L’entreprise peut à la fois faire des gestes d’optimisation et de bonnes pratiques en interne (sur les mobilités partagées pour se rendre aux différents lieux de travail, sur de la compensation carbone avec des arbres plantés, etc.), sur des politiques de diversité de ses talents et de fidélisation et pour l’ensemble des classes d’âge, sur des achats éthiques et responsables avec une traçabilité des produits intermédiaires mais aussi mener des projets de plus grandes ampleurs. Avec l’utilisation de capteurs IoT, des données, il est possible pour une entreprise d’avoir un suivi à distance du matériel de ses clients et de suggérer, sans être intrusif non plus, grâce à des alertes des réapprovisionnements et d’anticiper la distribution logistique de consommables (cartouches d’encre HP par exemple). Le pilotage de l’énergie consommée par l’entreprise elle-même est un gros chantier. Nous avons aussi les enseignements de la crise de l’énergie où des usines avec la flambée des prix se sont réinventées en tournant que 3 ou 4 jours par semaine au lieu de 5 pour contenir les coûts de production.
Nous avons successivement connu les périodes de 0 stock, de qualité totale, désormais c’est la maîtrise de la pollution sachant que le 0 pollution n’existe pas et est antinomique à la consommation. Le challenge marketing est de consommer moins et mieux pour que les entreprises puissent continuer à vivre et à avoir des salariés. Une écologie intégriste et dogmatique nous ferait basculer dans la perte d’emplois et l’assistanat.

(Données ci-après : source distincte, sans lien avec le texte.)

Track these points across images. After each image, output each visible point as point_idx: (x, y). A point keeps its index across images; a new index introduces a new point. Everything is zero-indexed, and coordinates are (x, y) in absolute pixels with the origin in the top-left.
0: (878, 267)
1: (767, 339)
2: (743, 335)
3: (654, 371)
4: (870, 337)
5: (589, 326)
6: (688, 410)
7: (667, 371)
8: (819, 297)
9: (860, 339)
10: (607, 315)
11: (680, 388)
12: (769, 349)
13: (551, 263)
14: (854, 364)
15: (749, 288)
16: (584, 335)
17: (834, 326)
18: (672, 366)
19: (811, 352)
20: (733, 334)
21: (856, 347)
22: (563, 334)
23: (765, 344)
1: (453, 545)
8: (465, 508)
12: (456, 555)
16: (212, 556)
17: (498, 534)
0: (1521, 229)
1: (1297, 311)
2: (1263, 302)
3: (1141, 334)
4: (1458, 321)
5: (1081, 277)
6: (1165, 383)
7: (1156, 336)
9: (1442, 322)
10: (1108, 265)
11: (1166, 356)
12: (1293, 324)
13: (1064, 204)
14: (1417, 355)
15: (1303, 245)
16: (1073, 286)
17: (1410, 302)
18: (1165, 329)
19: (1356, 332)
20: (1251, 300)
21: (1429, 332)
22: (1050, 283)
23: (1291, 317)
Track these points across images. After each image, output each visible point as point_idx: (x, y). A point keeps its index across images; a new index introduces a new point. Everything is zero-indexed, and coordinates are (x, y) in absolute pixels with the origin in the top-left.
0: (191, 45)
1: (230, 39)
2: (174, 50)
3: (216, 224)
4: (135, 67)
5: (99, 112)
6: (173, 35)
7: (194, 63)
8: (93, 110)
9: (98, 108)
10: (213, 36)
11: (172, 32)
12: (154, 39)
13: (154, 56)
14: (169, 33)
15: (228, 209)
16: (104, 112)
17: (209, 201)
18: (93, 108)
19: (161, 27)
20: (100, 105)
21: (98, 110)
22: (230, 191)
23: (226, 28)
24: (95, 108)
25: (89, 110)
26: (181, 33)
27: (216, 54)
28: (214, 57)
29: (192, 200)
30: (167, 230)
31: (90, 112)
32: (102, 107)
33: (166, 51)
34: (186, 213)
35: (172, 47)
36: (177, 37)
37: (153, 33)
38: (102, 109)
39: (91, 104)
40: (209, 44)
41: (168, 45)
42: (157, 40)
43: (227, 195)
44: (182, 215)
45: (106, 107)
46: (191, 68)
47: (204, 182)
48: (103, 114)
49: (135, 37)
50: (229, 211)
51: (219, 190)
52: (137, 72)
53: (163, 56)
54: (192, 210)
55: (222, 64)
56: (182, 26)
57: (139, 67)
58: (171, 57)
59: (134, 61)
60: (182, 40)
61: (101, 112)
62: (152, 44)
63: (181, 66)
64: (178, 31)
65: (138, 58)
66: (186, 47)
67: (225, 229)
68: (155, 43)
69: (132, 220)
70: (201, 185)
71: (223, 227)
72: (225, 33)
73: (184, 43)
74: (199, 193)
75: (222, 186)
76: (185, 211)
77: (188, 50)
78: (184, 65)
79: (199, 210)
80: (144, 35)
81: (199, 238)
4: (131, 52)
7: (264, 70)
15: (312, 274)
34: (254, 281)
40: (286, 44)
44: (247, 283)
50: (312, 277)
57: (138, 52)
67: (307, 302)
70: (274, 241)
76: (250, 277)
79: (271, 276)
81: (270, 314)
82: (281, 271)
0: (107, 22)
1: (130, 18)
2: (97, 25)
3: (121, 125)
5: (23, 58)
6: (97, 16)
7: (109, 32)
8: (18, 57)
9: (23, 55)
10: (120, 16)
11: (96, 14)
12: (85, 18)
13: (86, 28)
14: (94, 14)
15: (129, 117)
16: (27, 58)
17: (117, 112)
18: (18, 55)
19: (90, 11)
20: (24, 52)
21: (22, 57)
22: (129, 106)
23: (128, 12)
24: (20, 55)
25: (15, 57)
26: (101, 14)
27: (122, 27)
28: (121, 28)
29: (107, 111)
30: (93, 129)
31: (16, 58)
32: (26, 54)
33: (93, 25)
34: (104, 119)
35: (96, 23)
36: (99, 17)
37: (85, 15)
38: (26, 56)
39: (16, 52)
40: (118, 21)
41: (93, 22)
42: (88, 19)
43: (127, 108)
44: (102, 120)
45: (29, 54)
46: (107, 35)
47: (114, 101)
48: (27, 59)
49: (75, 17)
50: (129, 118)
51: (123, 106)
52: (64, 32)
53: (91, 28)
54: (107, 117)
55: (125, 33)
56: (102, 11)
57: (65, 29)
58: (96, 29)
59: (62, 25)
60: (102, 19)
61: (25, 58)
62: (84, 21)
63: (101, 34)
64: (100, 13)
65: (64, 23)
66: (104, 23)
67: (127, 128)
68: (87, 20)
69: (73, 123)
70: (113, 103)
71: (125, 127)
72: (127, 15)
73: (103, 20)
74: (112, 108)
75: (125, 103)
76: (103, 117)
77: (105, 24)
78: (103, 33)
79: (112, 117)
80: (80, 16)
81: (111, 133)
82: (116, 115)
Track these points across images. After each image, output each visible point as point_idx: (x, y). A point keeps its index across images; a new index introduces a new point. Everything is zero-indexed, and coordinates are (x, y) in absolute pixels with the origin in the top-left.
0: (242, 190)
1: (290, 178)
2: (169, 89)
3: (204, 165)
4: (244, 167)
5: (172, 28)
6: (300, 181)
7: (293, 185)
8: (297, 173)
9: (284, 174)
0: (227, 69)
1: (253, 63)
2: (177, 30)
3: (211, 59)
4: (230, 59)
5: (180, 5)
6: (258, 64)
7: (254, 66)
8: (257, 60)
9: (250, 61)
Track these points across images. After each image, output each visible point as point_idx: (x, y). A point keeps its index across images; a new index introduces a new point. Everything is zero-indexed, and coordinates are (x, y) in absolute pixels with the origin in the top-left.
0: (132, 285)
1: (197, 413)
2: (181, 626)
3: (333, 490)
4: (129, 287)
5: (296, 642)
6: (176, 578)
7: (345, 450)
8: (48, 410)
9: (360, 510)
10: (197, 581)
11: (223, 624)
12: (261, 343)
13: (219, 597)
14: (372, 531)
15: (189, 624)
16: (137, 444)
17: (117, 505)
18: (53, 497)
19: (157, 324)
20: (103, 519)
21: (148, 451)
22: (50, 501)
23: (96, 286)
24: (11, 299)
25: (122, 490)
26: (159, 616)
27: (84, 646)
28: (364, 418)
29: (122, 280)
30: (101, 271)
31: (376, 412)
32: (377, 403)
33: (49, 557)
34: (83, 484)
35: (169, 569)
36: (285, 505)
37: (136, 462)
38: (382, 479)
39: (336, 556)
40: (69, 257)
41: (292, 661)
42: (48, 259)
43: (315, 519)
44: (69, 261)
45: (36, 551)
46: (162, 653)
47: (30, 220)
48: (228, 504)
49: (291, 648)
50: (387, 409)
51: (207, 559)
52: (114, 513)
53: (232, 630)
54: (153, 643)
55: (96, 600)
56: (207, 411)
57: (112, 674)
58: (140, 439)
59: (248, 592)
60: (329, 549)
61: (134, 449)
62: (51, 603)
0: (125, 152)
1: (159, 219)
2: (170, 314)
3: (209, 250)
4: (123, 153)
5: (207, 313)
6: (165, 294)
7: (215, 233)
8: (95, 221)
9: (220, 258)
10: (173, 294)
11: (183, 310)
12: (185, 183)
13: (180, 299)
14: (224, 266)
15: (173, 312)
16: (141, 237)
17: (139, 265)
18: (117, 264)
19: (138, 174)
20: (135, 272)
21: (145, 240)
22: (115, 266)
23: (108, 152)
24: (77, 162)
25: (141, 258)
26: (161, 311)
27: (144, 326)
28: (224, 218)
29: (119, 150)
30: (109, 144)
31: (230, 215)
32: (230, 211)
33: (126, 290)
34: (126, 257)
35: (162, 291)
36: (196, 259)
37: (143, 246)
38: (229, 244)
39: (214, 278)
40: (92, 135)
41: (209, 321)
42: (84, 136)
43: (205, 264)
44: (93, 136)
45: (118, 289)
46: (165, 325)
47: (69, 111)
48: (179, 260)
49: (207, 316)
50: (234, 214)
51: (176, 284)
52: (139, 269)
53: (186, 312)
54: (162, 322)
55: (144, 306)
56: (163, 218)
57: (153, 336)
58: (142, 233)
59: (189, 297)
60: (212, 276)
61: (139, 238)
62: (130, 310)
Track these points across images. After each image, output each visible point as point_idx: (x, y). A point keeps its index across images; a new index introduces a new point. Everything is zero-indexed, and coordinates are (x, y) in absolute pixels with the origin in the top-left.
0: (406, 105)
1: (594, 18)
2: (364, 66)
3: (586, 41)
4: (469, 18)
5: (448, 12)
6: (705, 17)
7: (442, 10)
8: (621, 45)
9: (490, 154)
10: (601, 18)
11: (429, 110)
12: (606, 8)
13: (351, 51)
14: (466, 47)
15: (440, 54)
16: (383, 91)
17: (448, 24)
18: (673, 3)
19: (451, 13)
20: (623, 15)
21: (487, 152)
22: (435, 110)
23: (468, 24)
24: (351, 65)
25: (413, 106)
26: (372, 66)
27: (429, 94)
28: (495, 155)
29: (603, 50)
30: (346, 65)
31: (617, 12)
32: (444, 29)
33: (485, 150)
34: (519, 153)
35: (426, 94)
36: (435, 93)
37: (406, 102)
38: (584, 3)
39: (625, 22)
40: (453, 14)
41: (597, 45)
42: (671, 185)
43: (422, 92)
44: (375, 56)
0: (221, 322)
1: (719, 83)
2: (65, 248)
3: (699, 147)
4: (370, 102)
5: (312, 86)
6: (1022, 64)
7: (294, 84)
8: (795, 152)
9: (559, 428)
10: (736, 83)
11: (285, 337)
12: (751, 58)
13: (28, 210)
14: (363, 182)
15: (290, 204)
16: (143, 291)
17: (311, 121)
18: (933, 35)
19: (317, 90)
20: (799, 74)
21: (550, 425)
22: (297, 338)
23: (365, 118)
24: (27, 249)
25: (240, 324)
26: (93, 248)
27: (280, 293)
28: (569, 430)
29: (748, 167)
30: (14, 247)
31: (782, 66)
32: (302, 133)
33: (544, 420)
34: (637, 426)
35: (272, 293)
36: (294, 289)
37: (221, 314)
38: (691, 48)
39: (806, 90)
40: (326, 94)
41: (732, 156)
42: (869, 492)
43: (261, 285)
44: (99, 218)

Aux entreprises avec toutes ces contraintes qui ne sont pas simples et s’additionnent d’inventer une forme d’écologie positive, non punitive, une prise en compte des technologies qui créent de la valeur pour l’ensemble de l’écosystème, une inclusion à tous les niveaux qui ne devrait plus être un débat et basé sur des critères de compétence avérés.